Die Ortsgemeinde Goldach hat grosse Projekte: Wohnüberbauung Mühlegut und Erschliessung von Industrieland im Gebiet Thannäcker. Zu reden gibt an der Bürgerversammlung aber ein kleiner Stall.

Tagblatt 28. März 2017 – Fritz Bichsel

Die Ortsgemeinde bilden 1148 Personen, die Goldach als Bürger- und Wohnort haben. Von den 925 Stimmberechtigten nehmen 292 oder 32 Prozent an der Bürgerversammlung in der Wart­egghalle teil. Eine solche Beteiligung erreicht manche Gemeinde nicht einmal an der Urne.

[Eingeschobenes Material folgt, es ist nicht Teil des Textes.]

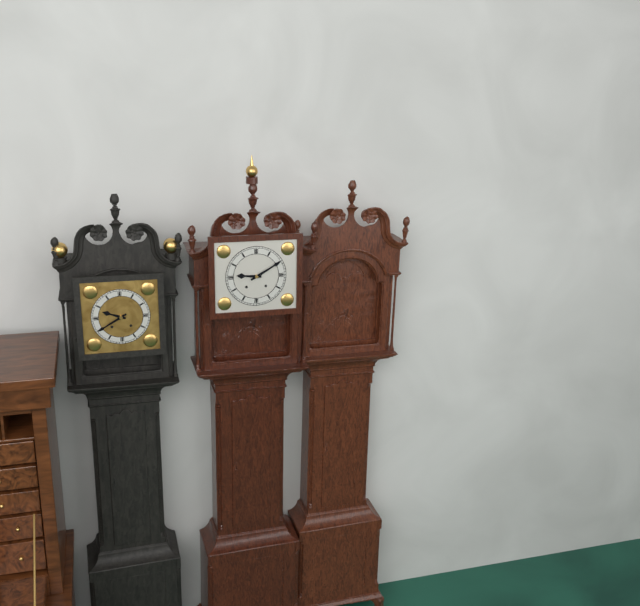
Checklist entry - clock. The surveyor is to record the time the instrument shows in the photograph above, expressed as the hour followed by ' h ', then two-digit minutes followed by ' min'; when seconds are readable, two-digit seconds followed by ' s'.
9 h 10 min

Diese grosse Ortsgemeinde hat auch Gewicht als grösste Grundeigentümerin in Goldach und mit Beiträgen zum Nutzen der Öffentlichkeit – im Bericht für 2016 mit 459000 Franken ausgewiesen. Entsprechend be­deutend ist die Tätigkeit ihrer ­Behörde, des Verwaltungsrates. Bei Meinungsverschiedenheiten kann er damit rechnen, dass die Bürger seiner Linie folgen. Diesmal geht es um den Bauernhof Withen. Dort übernimmt die nächste Generation der langjährigen Pächterfamilie. Der Verwaltungsrat beantragt grosszügige Renovation des Hauses für 120000 Franken, verlangt aber auch etwas: den Abbruch der alten Scheune auf der Weide oberhalb der Schiessanlage. Ein Bürger stellt Antrag, das Gebäude zu erhalten und das Angebot der Pächter für Beteiligung an der Sanierung zu nutzen. Präsident Rolf Heinzmann entgegnet: Die Scheune sei in desolatem Zustand und werde nicht für den Hof genutzt, sondern für den Lohnbetrieb der Pächter ausserhalb der Liegenschaft der Ortsgemeinde. Die Versammlung lehnt den Antrag des Bürgers klar ab. Gleich erging es Bürgern in Vorjahren mit Anträgen für Auswahl bei der Wahl der Verwaltungsräte und für Zusammenarbeit mit der politischen Gemeinde beim Projekt Mühlegut.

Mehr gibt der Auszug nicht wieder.